Pass Finder

Committee Punch Bowl on Athabasca Pass (courtesy Gerry Hopkins)

Athabasca Pass

  • 1753 m (5750ft)
  • Naming History
  • Peaks and Rivers
52.3805N 118.1833W
Province: Alberta/BC
Park: Jasper
Year Named:
Named by:
Named for: The pass takes its name from the nearby Athabasca River. Athabasca is the Cree Indian name for "where there are reeds" and originally referred to Lake Athabasca Lake.
Mountain (NW): Mount Brown
Mountain (SE): McGillivray Ridge
Headwaters (NE): Whirlpool River
Headwaters (SW): Pacific Creek

It is somewhat confusing that Athabasca Pass lies at the headwaters of the Whirlpool River and not at the headwaters of the Athabasca River. This is because early travellers considered what we now refer to as the Whirlpool to be the main branch of the Athabasca. The name of the pass became so significant historically that the original name remains.

The first white man to cross Athabasca Pass was David Thompson of the North West Company in 1811. Sir George Simpson, a governor of the Hudson Bay Company during the first half of the nineteenth century said that it was always a mystery to him, "how any human being should have stumbled on a pass through such a formidable barrier..." [Fraser] Thompson had discovered Howse Pass in 1807 and using it as a trade route, established himself and his company with the Kootenay Indians in British Columbia. In the fall of 1810 he set out with a supply of trade goods to cross the pass but was blocked by a Peigan war party who objected to his trading with the Kootenays. Instead of retiring to Rocky Mountain House for the winter, Thompson set off with no trail, limited supplies, and the threat of being caught by hostile Indians to try to locate and take his goods though a yet to be discovered pass in the dead of winter.

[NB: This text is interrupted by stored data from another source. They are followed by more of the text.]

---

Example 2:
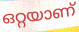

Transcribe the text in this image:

ഒറ്റയാണ്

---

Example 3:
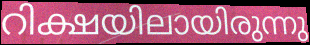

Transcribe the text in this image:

റിക്ഷയിലായിരുന്നു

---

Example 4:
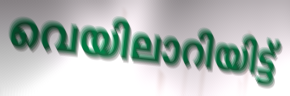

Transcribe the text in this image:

വെയിലാറിയിട്ട്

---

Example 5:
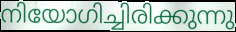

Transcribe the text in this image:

നിയോഗിച്ചിരിക്കുന്നു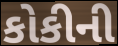
કોકીની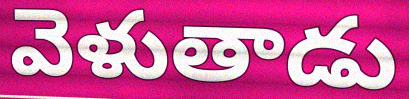
వెళుతాడు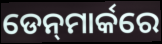
ଡେନ୍‍ମାର୍କରେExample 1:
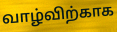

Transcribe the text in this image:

வாழ்விற்காக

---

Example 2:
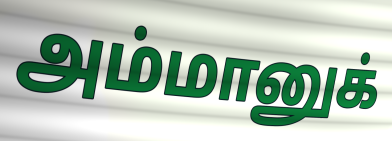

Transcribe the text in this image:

அம்மானுக்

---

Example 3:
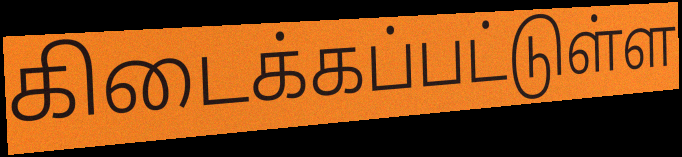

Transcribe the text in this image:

கிடைக்கப்பட்டுள்ள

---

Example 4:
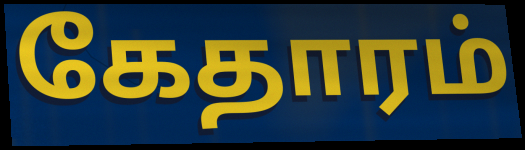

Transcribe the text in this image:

கேதாரம்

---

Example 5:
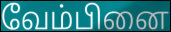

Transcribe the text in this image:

வேம்பினை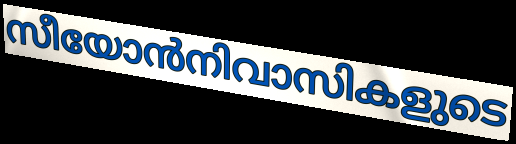
സീയോൻനിവാസികളുടെ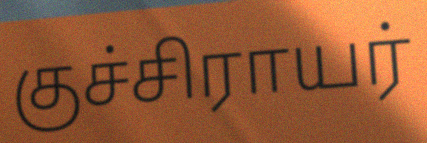
குச்சிராயர்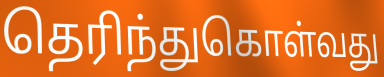
தெரிந்துகொள்வது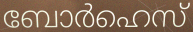
ബോർഹെസ്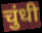
चुंधी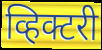
व्हिक्टरीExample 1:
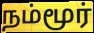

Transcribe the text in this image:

நம்மூர்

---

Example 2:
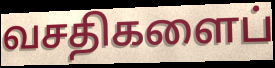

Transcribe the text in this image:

வசதிகளைப்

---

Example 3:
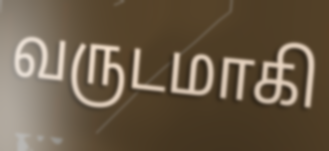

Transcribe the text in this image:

வருடமாகி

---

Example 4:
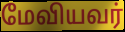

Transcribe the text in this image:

மேவியவர்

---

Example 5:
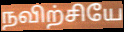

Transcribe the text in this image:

நவிற்சியே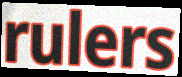
rulers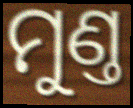
ମୁଣ୍ତ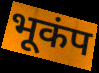
भूकंप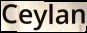
Ceylan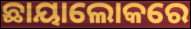
ଛାୟାଲୋକରେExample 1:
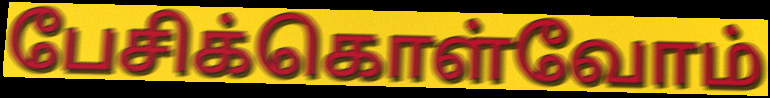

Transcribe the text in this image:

பேசிக்கொள்வோம்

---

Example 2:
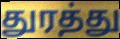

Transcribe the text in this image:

துரத்து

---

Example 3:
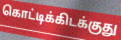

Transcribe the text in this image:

கொட்டிக்கிடக்குது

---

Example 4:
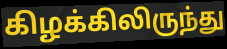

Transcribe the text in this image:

கிழக்கிலிருந்து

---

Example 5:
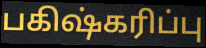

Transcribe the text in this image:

பகிஷ்கரிப்பு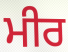
ਮੀਰ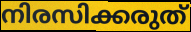
നിരസിക്കരുത്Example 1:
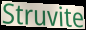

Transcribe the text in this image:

Struvite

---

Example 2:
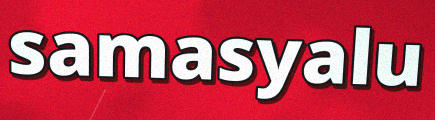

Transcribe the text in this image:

samasyalu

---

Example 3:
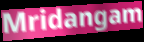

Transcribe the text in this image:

Mridangam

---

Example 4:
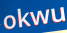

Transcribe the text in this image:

okwu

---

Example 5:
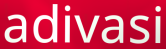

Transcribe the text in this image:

adivasiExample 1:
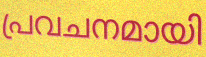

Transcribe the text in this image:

പ്രവചനമായി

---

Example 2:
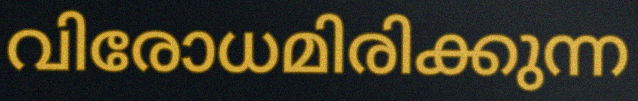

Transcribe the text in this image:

വിരോധമിരിക്കുന്ന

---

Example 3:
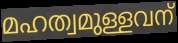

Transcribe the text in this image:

മഹത്വമുള്ളവന്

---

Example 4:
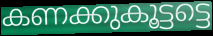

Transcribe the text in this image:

കണക്കുകൂട്ടട്ടെ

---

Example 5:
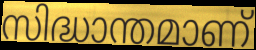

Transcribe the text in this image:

സിദ്ധാന്തമാണ്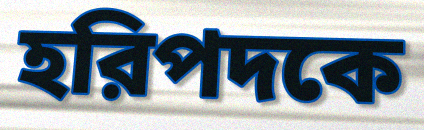
হরিপদকে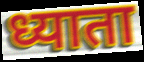
ध्याता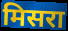
मिसरा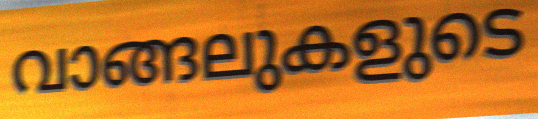
വാങ്ങലുകളുടെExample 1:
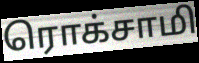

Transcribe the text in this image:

ரொக்சாமி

With thirteen men on snowshoes and eight dogsleds, Thompson passed below what is now Mount Edith Cavell in early January and began the 48 kilometre ascent to the headwaters of the Whirlpool River. He was well aware of the difficulties he faced. "My men were the most hardy that could be picked out of a hundred brave hardy men," he later wrote.

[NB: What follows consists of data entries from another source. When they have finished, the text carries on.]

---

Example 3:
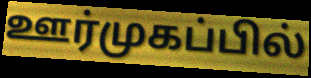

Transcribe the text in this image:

ஊர்முகப்பில்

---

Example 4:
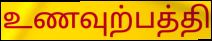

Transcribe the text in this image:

உணவுற்பத்தி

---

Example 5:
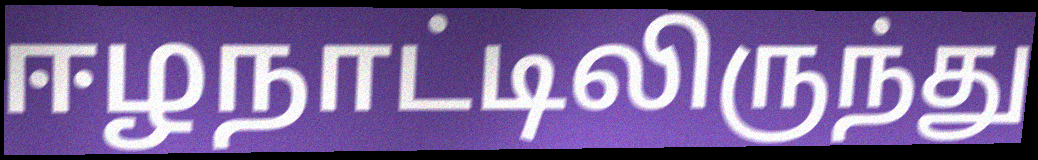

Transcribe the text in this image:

ஈழநாட்டிலிருந்து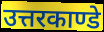
उत्तरकाण्डे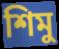
শিমুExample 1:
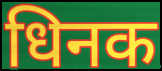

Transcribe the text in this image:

धिनक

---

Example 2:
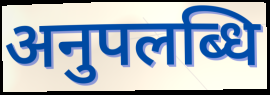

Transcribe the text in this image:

अनुपलब्धि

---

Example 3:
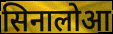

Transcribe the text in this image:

सिनालोआ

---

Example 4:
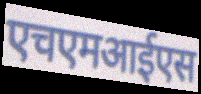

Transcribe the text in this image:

एचएमआईएस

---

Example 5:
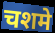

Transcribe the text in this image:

चशमेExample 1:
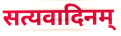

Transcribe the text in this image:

सत्यवादिनम्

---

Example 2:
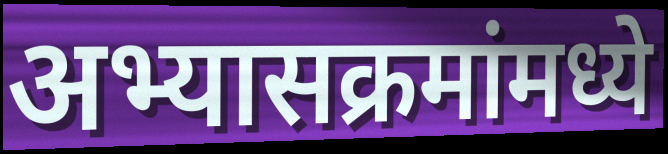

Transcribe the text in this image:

अभ्यासक्रमांमध्ये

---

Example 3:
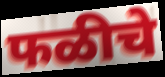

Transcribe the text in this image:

फळीचे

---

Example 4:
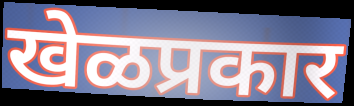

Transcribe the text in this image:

खेळप्रकार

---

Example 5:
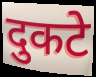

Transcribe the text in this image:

दुकटे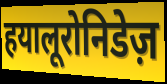
हयालूरोनिडेज़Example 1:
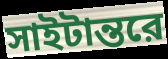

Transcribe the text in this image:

সাইটান্তরে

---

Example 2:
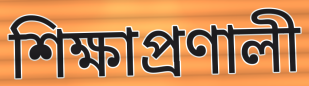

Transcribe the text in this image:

শিক্ষাপ্রণালী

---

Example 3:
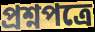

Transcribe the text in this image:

প্রশ্নপত্রে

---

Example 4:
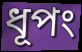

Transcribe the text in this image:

ধূপং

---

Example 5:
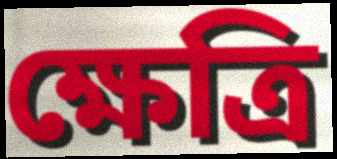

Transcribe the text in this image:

ক্ষেত্রিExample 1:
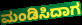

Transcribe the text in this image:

ಮಂಡಿಸಿದಾಗ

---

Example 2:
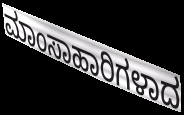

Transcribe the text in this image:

ಮಾಂಸಾಹಾರಿಗಳಾದ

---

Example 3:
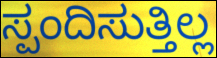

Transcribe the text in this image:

ಸ್ಪಂದಿಸುತ್ತಿಲ್ಲ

After six days of struggling though metres of fresh, wet snow they reached the treeline and, "The view now before us was an ascent of deep snow, in all appearance to the height of land between the Atlantic and the Pacific Oceans; it was to me an exhilarating sight, but to my uneducated men...the scene of desolation before us was dreadful." Thompson''s epic struggle continued as he began to descend the west side of the pass where he wrote, "Part of my men had strong feelings of personal insecurity." However Thompson and his party persevered, reached the Columbia River and on July 15th, the Pacific Ocean.

The pass became the main fur trade route across the Rockies for the next half century. With forty kilogram packs the ascent was always a challenge. One early traveller who crossed the pass in the summer counted 62 fords before reaching the summit. Gabriel Franchere traveled through the pass with the spring fur brigade of 1814. "We were obliged to stop every moment to take breath, so stiff was the ascend," he wrote. "After two or three hours of incredible exertions and fatigues, we arrived at the plateau or summit. On either side were immense glaciers or icebound rocks."

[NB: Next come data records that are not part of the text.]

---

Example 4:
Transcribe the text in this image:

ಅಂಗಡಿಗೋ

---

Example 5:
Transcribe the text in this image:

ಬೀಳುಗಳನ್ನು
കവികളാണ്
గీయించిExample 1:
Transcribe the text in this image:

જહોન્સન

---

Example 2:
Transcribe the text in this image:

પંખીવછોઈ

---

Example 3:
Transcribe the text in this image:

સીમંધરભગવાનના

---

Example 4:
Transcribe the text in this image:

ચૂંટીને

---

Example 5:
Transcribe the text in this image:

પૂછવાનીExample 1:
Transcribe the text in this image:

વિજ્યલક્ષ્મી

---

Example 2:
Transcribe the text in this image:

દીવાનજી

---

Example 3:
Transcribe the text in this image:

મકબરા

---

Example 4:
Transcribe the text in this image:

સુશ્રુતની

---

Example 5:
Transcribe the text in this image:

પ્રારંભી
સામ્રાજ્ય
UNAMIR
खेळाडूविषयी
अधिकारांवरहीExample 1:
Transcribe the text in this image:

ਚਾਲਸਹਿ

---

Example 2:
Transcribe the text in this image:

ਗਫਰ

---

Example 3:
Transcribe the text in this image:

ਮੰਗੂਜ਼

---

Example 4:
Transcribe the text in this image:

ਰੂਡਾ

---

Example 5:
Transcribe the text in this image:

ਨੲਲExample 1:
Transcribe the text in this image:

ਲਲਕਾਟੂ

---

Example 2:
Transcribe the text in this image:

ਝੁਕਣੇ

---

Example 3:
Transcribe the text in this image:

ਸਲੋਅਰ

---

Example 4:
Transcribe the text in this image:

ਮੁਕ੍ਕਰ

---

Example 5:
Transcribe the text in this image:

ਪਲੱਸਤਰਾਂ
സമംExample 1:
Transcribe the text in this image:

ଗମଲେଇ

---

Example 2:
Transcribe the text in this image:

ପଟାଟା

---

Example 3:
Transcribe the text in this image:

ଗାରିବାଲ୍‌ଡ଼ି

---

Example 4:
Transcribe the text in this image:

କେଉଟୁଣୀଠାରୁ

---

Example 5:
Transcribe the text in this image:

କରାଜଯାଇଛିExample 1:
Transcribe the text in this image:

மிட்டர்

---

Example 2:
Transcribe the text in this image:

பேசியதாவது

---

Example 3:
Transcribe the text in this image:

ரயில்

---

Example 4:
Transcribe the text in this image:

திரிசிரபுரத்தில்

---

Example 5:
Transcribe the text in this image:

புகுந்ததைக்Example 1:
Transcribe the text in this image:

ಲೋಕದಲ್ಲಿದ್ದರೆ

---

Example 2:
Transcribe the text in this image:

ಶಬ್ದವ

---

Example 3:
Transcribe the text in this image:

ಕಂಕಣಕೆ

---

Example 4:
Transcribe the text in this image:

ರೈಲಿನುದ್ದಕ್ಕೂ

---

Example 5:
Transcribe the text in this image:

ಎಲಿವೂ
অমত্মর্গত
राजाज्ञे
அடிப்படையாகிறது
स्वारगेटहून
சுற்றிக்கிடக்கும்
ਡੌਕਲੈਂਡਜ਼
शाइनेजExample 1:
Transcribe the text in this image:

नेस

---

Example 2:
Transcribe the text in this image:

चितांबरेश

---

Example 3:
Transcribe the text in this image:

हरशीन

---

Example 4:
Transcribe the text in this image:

An exchange of goods, letters, and individuals often took place on the summit of the pass itself, one group having made the journey up the Columbia River by boat to "Boat Encampment," and then up the Wood River and finally Pacific Creek to the pass. The party from the east would journey from Edmonton by boat and pack train, following the Athabasca and Whirlpool Rivers.

Hudson''s Bay Company Governor George Simpson traversed the Pass himself in 1824. He wrote, "At the very top of the pass or height of Land is a small circular Lake or Basin of water which empties itself in opposite directions and may be said to be the source of the Columbia and Athabasca Rivers as it bestows its favours on both these prodigious Streams. That this basin should send its Waters to each side of the Continent and give birth to two of the principal rivers in North America is no less strange than true both the Dr. [John McLoughlin] and myself having examined the currents flowing from it East and West and the circumstance appearing remarkable I thought it should be honored by a distinguishing title and it was forthwith named the ''Committee''s Punch Bowl.''" Fur-trade travellers paused at this natural campsite to drink a toast "to their Honours the Governors," the governing committee of the Hudson''s Bay Company in London.

In 1854, the Hudson''s Bay Company closed its operations in Oregon and moved its centre of activity to Fort Victoria on Vancouver Island. With no commercial significance traffic through the pass virtually ceased.